Chocolate-filled donuts from Centinela de la Luna
On Sunday mornings, my sisters and I would wake up early and distractedly watch cartoons until my dad woke up and piled us into the car to grab a pink box of donuts and hot chocolate. I would always order a Long John, a long oval shaped donut topped with an impossibly uniform line of chocolate frosting. I didn’t get hooked on the Long John because it was the most delicious — that is obviously a glazed old fashioned — but because it was the biggest one.
It comes as no surprise that the best donut I’ve tried in Buenos Aires comes from baker Juan Olivares of DIY bakery Centinela de la Luna.
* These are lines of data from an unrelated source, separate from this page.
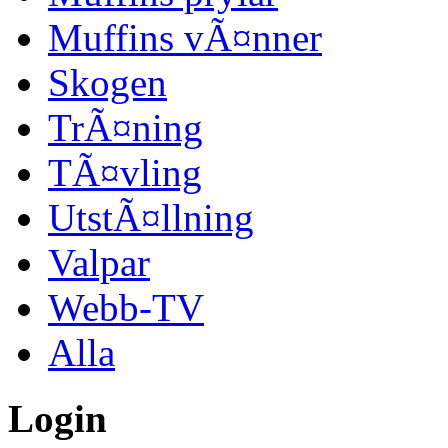
Muffins vÃ¤nner
Skogen
TrÃ¤ning
TÃ¤vling
UtstÃ¤llning
Valpar
Webb-TV
Alla
Login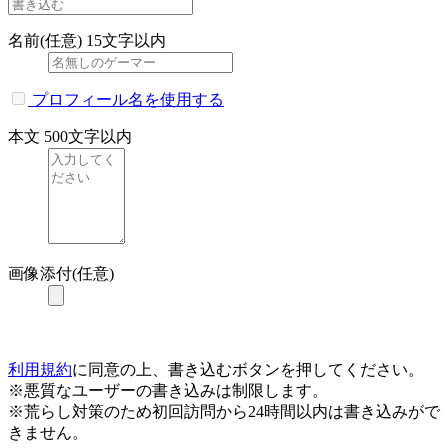
名前(任意)
15文字以内
プロフィール名を使用する
本文
500文字以内
画像添付(任意)
利用規約
に同意の上、書き込むボタンを押してください。
※悪質なユーザーの書き込みは制限します。
※荒らし対策のため初回訪問から24時間以内は書き込みがで
きません。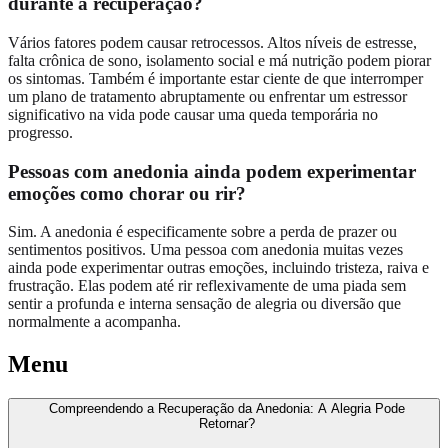
durante a recuperação?
Vários fatores podem causar retrocessos. Altos níveis de estresse,
falta crônica de sono, isolamento social e má nutrição podem piorar
os sintomas. Também é importante estar ciente de que interromper
um plano de tratamento abruptamente ou enfrentar um estressor
significativo na vida pode causar uma queda temporária no
progresso.
Pessoas com anedonia ainda podem experimentar
emoções como chorar ou rir?
Sim. A anedonia é especificamente sobre a perda de prazer ou
sentimentos positivos. Uma pessoa com anedonia muitas vezes
ainda pode experimentar outras emoções, incluindo tristeza, raiva e
frustração. Elas podem até rir reflexivamente de uma piada sem
sentir a profunda e interna sensação de alegria ou diversão que
normalmente a acompanha.
Menu
Compreendendo a Recuperação da Anedonia: A Alegria Pode
Retornar?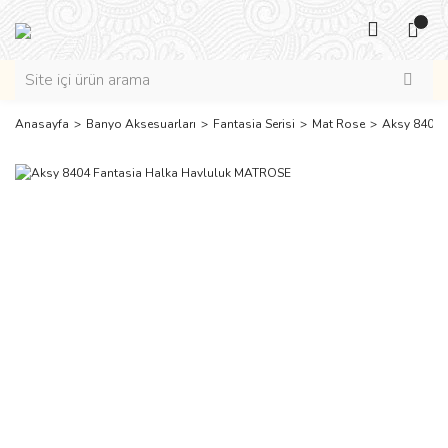
Anasayfa
Banyo Aksesuarları
Fantasia Serisi
Mat Rose
Aksy 8404 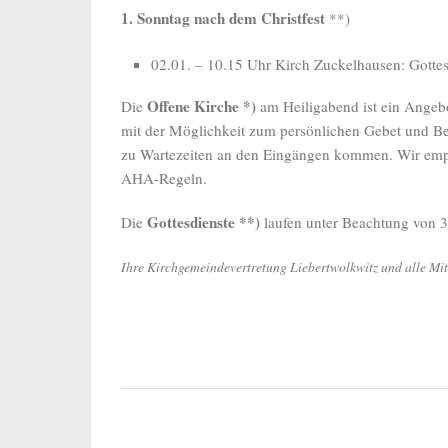
1. Sonntag nach dem Christfest
**)
02.01. – 10.15 Uhr Kirch Zuckelhausen: Gottesd
Offene Kirche *)
Die
am Heiligabend ist ein Angeb
mit der Möglichkeit zum persönlichen Gebet und Be
zu Wartezeiten an den Eingängen kommen. Wir empf
AHA-Regeln.
Gottesdienste **)
Die
laufen unter Beachtung von 
Ihre Kirchgemeindevertretung Liebertwolkwitz und alle Mi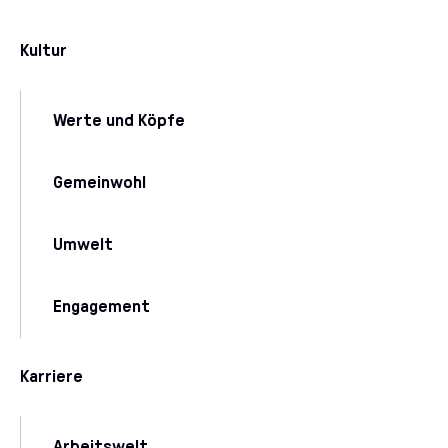
Kultur
Werte und Köpfe
Gemeinwohl
Umwelt
Engagement
Karriere
Arbeitswelt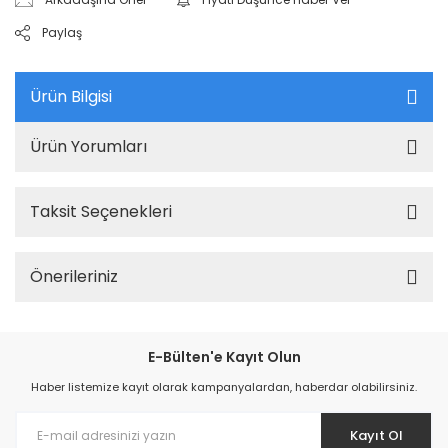
Paylaş
Ürün Bilgisi
Ürün Yorumları
Taksit Seçenekleri
Önerileriniz
E-Bülten'e Kayıt Olun
Haber listemize kayıt olarak kampanyalardan, haberdar olabilirsiniz.
Kayıt Ol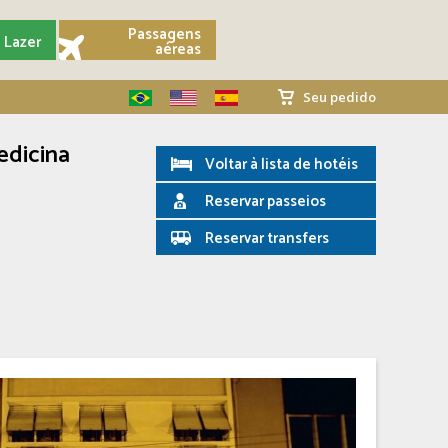
Passagens
Lazer
aéreas
Seu pedido
edicina
Voltar à lista de hotéis
Reservar passeios
Reservar transfers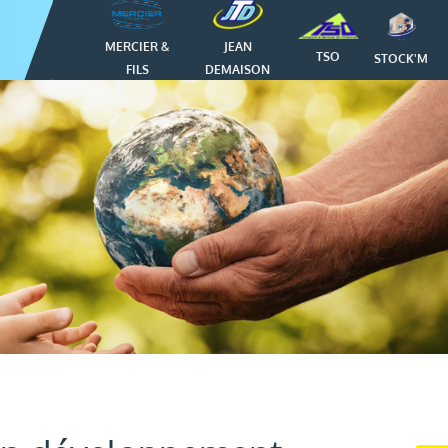
MERCIER &
JEAN
TSO
STOCK'M
FILS
DEMAISON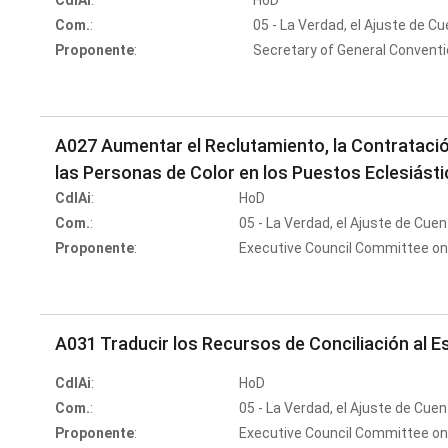
CdlAi
:
HoD
Com.
:
05 - La Verdad, el Ajuste de C
Proponente
:
Secretary of General Convent
A027 Aumentar el Reclutamiento, la Contratació
las Personas de Color en los Puestos Eclesiásti
CdlAi
:
HoD
Com.
:
05 - La Verdad, el Ajuste de Cuen
Proponente
:
Executive Council Committee on
A031 Traducir los Recursos de Conciliación al E
CdlAi
:
HoD
Com.
:
05 - La Verdad, el Ajuste de Cuen
Proponente
:
Executive Council Committee on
The insatiably curious developer-turned-panadero began with sourdough loaves before expanding to fluffy pizza a la piedra, hamburger buns, vegan breads, buttery croissants and rolls stuffed with cinnamon and chocolate. His first line of donuts (I am willing more) are plump spheres the size of a worn out baseball. The traditional brioche dough is only slightly sweetened with a hearty chew and a thin, flaky crust. A box of four comes with different fillings: nutella, red berry cheesecake frosting, pastelera or cinnamon cream. The nutella pairs perfectly with the savory pastry; a cheesecake frosting stuffed with fresh berries is a close second.